Sufficientarianism at least has something of a get-out from this problem, in that it can propose a variety of standards of need. It can propose a threshold for bare survival, for a minimal satisfactory life, for an adequate amount of self-respect and so on. This allows it, for example, to differentiate between different types of need, which make demands of different levels of seriousness on us, so that our obligation to ensure that people do not starve to death is recognised, as it surely is, as being much more demanding than our obligation to allow them the opportunity for regular and meaningful leisure time, or, say, a decent standard of secondary education. It can also differentiate between the different needs of different people, so that, for example, an able-bodied young man is not seen as requiring the same resources as a young mother with a disability, or within the same life at different times, so that someone when healthy has different needs from when ill. None of this is open to a theory which claims that a basic income guarantee exhausts our obligations as a matter of distributive justice, because it does not differentiate between different circumstances.
But this is, I think, just part of a wider problem with left-libertarianism. Because its theory of justice begins and ends with freedoms associated with property rights, left-libertarians tend to hold at least the weaker, but often the stronger, of these two propositions:
1. As long as some act is understood as uncoerced, in the sense that people do it freely against a background of compensation for the loss of their property rights in the commons, there is nothing else for the state to concern itself with.

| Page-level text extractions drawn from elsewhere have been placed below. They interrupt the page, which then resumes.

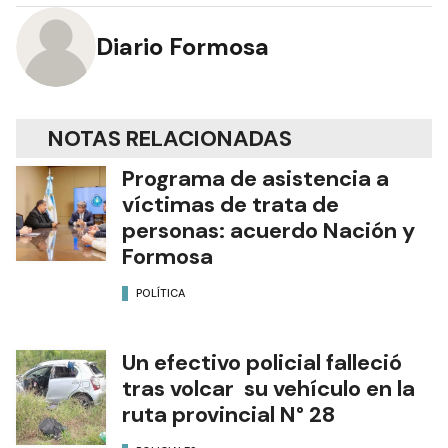
Diario Formosa
NOTAS RELACIONADAS
Programa de asistencia a
víctimas de trata de
personas: acuerdo Nación y
Formosa
POLÍTICA
Un efectivo policial falleció
tras volcar su vehículo en la
ruta provincial N° 28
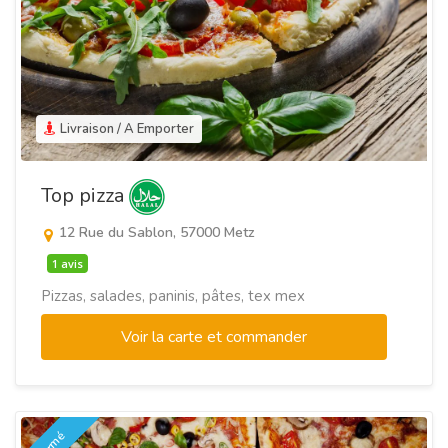
Livraison / A Emporter
Top pizza
12 Rue du Sablon, 57000 Metz
1 avis
Pizzas, salades, paninis, pâtes, tex mex
Voir la carte et commander
Fermé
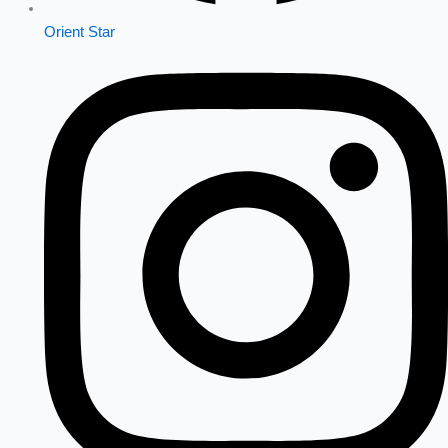
Orient Star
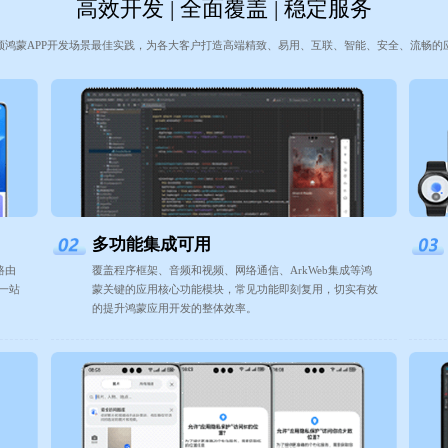
高效开发 | 全面覆盖 | 稳定服务
频鸿蒙APP开发场景最佳实践，为各大客户打造高端精致、易用、互联、智能、安全、流畅的
多功能集成可用
路由
覆盖程序框架、音频和视频、网络通信、ArkWeb集成等鸿
一站
蒙关键的应用核心功能模块，常见功能即刻复用，切实有效
的提升鸿蒙应用开发的整体效率。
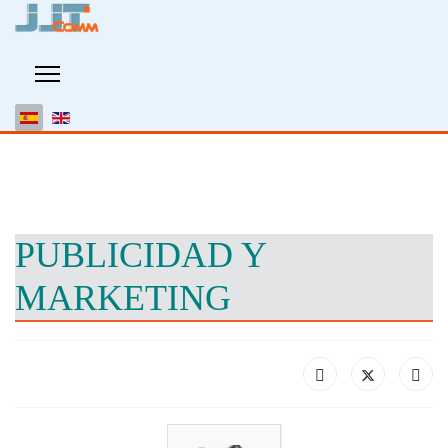
PUBLICIDAD Y
MARKETING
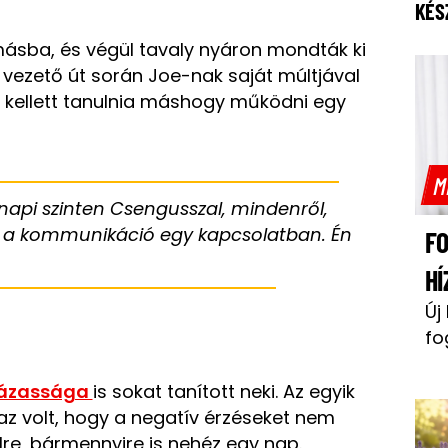
KÉS
ásba, és végül tavaly nyáron mondták ki
 vezető út során Joe-nak saját múltjával
g kellett tanulnia máshogy működni egy
M
api szinten Csengusszal, mindenről,
 a kommunikáció egy kapcsolatban. Én
F
HÍ
Új
fo
ázassága
is sokat tanított neki. Az egyik
z volt, hogy a negatív érzéseket nem
lre, bármennyire is nehéz egy nap.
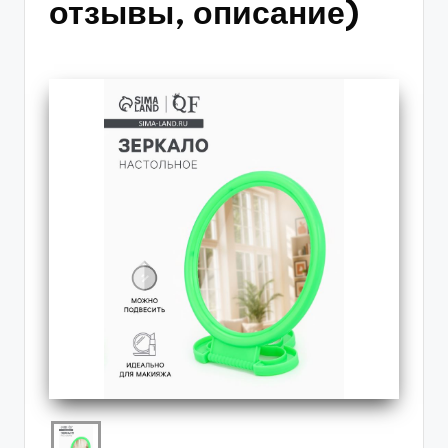
отзывы, описание)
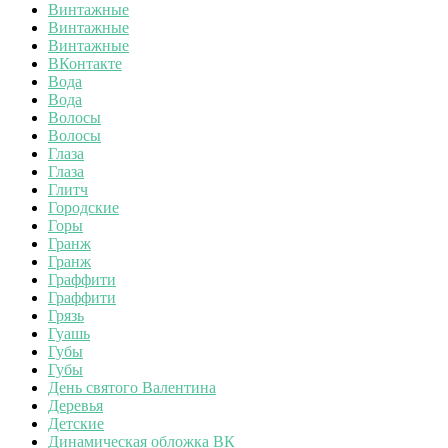
Винтажные
Винтажные
Винтажные
ВКонтакте
Вода
Вода
Волосы
Волосы
Глаза
Глаза
Глитч
Городские
Горы
Гранж
Гранж
Граффити
Граффити
Грязь
Гуашь
Губы
Губы
День святого Валентина
Деревья
Детские
Динамическая обложка ВК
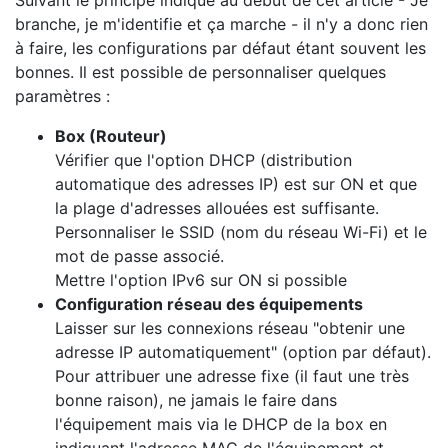
Suivant le principe indiqué au début de cet article - Je
branche, je m'identifie et ça marche - il n'y a donc rien
à faire, les configurations par défaut étant souvent les
bonnes. Il est possible de personnaliser quelques
paramètres :
Box (Routeur)
Vérifier que l'option DHCP (distribution
automatique des adresses IP) est sur ON et que
la plage d'adresses allouées est suffisante.
Personnaliser le SSID (nom du réseau Wi-Fi) et le
mot de passe associé.
Mettre l'option IPv6 sur ON si possible
Configuration réseau des équipements
Laisser sur les connexions réseau "obtenir une
adresse IP automatiquement" (option par défaut).
Pour attribuer une adresse fixe (il faut une très
bonne raison), ne jamais le faire dans
l'équipement mais via le DHCP de la box en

This elevation of voluntarism to either the sole principle of state action or, even more radically, the sole principle of moral action tout court, is not only bizarre, but strangely self-defeating, I think. It is bizarre because there are clearly voluntary agreements in which no-one else's property rights are harmed which are, at the very least, a matter of concern to others, and quite possibly a matter of concern for the state. Whatever Chris Woodward may or may not have said, I think that most people regard it as a matter of public concern that students, even adult students, do not sleep with their teachers. A left-libertarian though, ought to have no problem with students being paid to sleep with their teachers, which I think you would have to be seriously deranged to think was not at all troubling.
It is self-defeating though, because it denies the existence, in denying the existence of legitimate moral concerns beyond those associated with a lack of coercion, of the very features of the moral world which permit the existence of coercion in the first place. The reason, for example, you can be coerced when starving into working is that starvation is a terrible thing to suffer. The reason coercion is effective is that it threatens something valuable, like the experience of not being starving. If, as the elevation of voluntarism to the position of sole moral principle suggests, there is nothing bad except being coerced, it is hard to see how coercion occurs at all. What, after all, is so terrible about starvation, or not getting medical treatment, or not being able to provide your children with a decent education, and if none of these things are so terrible, how can you be threatened with them?